Hubby and I are gadget geeks and we ooo and ahhhh over the latest iPods,iPhones, iTouch, iPads and iWonderWhatThey’llThinkOfNexts. And I believe we try to be somewhat sensible when it comes to getting stuff for Logan.

Which is why when hubby asked me if I thought we could get Logan an iTouch I was shocked. A 3-year-old? Really? What’s the point? There’s educational apps, he tells me. What’s wrong with books? (I has a half-a-second from pulling out the ol’ “Back in my day….”) I began to suspect we’re going to buy this iTouch “for Logan,” but it’ll really be for hubby. But he insists, nope, it’s for the half-pint.

So, a $300 toy for a 3 year old? Not sure I can get over that. I mean, I can still hear the sound of his portable DVD player bouncing down the stairs when he chucked it mid-tantrum. (Surprisingly, it survived the nearly fatal fall.)

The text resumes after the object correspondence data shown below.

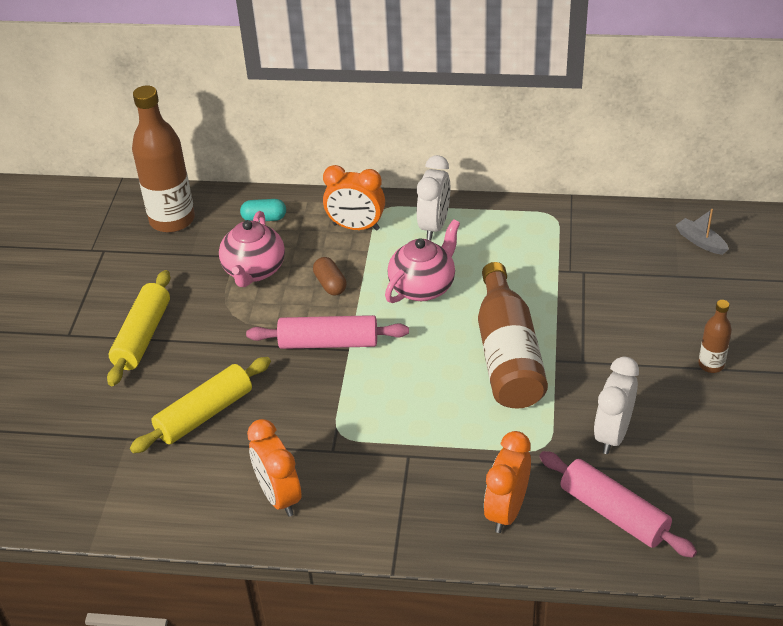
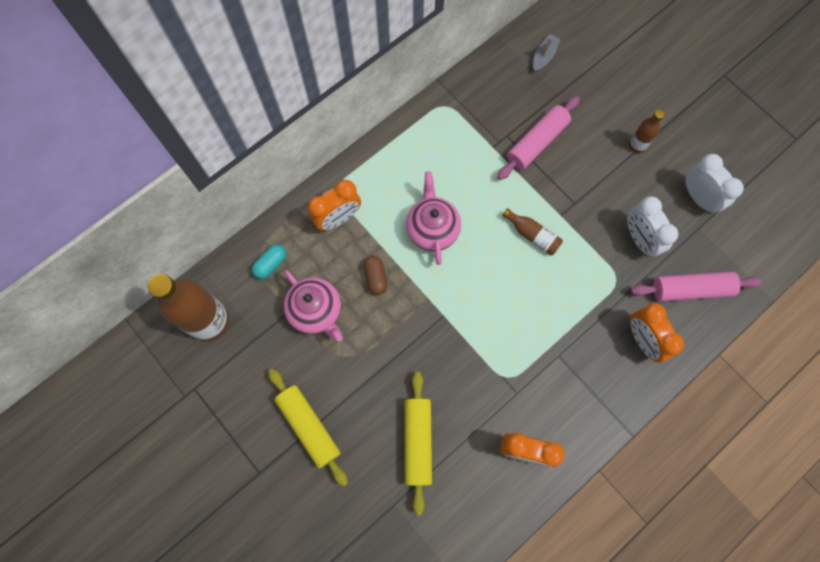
camera: 50 degrees left, 30 degrees up
pink rolling pin [246,315,409,349] -> pink rolling pin moved to [497,96,580,180]
brown capsule [313,257,347,296] -> brown capsule turned 60 degrees clockwise [364,256,388,295]
white clock [417,155,450,240] -> white clock moved to [685,154,744,214]
brown bottle [478,262,548,409] -> brown bottle [502,208,563,255], size x0.48
grey boat [676,209,729,255] -> grey boat turned 120 degrees clockwise [533,34,561,72]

A few days later, I asked a woman who’s been an educator for years what she thinks of these devices for little ones. To my surprise she says it’s great. In fact she just got back from a conference in Chicago where the iPad was being touted as a wonderful education tool, especially for special needs kids. They’re already in some schools. You can do speech therapy, cover your ABCs and 123s, colors, animals and sounds. Apparently its bright colors and sleek design are ideal for capturing kids’ attention and as far as the iTouch, they’re perfectly sized for little hands. Though she recommended the  youngest of the iGeneration be 5 years old.

Who knew? Even though it’s been almost three years, I’m still adjusting to looking through the world with parental lenses.

iPods, iPads, iTouch for kids… iDon’tKnow, but maybe my hubby isn’t as crazy as I thought. What would you do?